» Exercise description
Among the entries, find the lines with the string "Полевая" and copy them.

» Exercise data
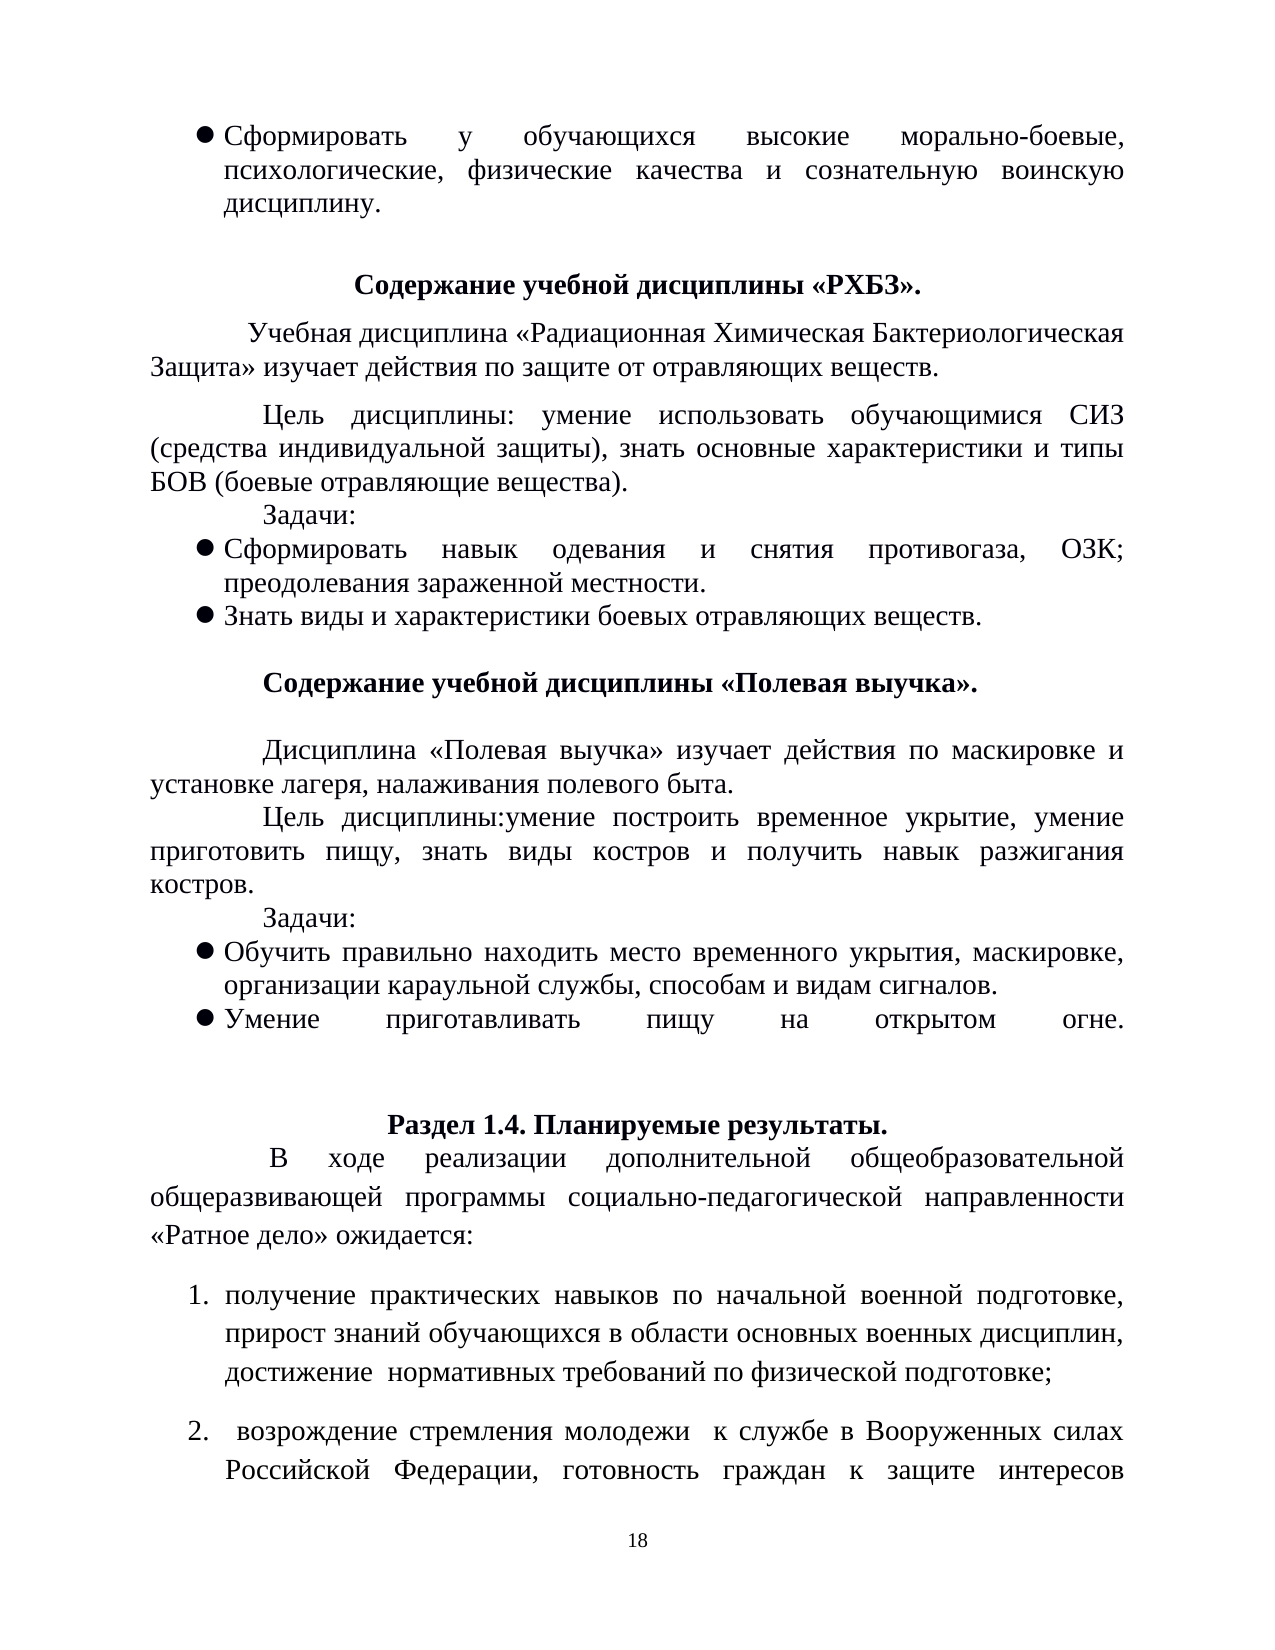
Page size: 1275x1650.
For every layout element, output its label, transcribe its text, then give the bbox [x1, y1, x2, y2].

text Цель дисциплины:умение построить временное укрытие, умение приготовить пищу, знать виды костров и получить навык разжигания костров. [150, 799, 1125, 900]
text Задачи: [150, 497, 1125, 531]
text Цель дисциплины: умение использовать обучающимися СИЗ (средства индивидуальной защиты), знать основные характеристики и типы БОВ (боевые отравляющие вещества). [150, 397, 1125, 497]
list Сформировать у обучающихся высокие морально-боевые, психологические, физические качества и сознательную воинскую дисциплину. [194, 118, 1125, 219]
text Задачи: [150, 900, 1125, 934]
list Знать виды и характеристики боевых отравляющих веществ. [194, 598, 1125, 632]
text Раздел 1.4. Планируемые результаты. [150, 1107, 1125, 1140]
list Сформировать навык одевания и снятия противогаза, ОЗК; преодолевания зараженной местности. [194, 531, 1125, 598]
list Обучить правильно находить место временного укрытия, маскировке, организации караульной службы, способам и видам сигналов. [194, 934, 1125, 1001]
text В ходе реализации дополнительной общеобразовательной общеразвивающей программы социально-педагогической направленности «Ратное дело» ожидается: [150, 1140, 1125, 1251]
list получение практических навыков по начальной военной подготовке, прирост знаний обучающихся в области основных военных дисциплин, достижение нормативных требований по физической подготовке; [187, 1277, 1125, 1387]
text Дисциплина «Полевая выучка» изучает действия по маскировке и установке лагеря, налаживания полевого быта. [150, 732, 1125, 799]
text Содержание учебной дисциплины «Полевая выучка». [150, 665, 1125, 699]
text Содержание учебной дисциплины «РХБЗ». [150, 267, 1125, 301]
text Учебная дисциплина «Радиационная Химическая Бактериологическая Защита» изучает действия по защите от отравляющих веществ. [150, 315, 1125, 382]
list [187, 1413, 1125, 1485]
list Умение приготавливать пищу на открытом огне. [194, 1001, 1125, 1059]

» Output for this exercise
text Дисциплина «Полевая выучка» изучает действия по маскировке и установке лагеря, налаживания полевого быта. [150, 732, 1125, 799]
text Содержание учебной дисциплины «Полевая выучка». [150, 665, 1125, 699]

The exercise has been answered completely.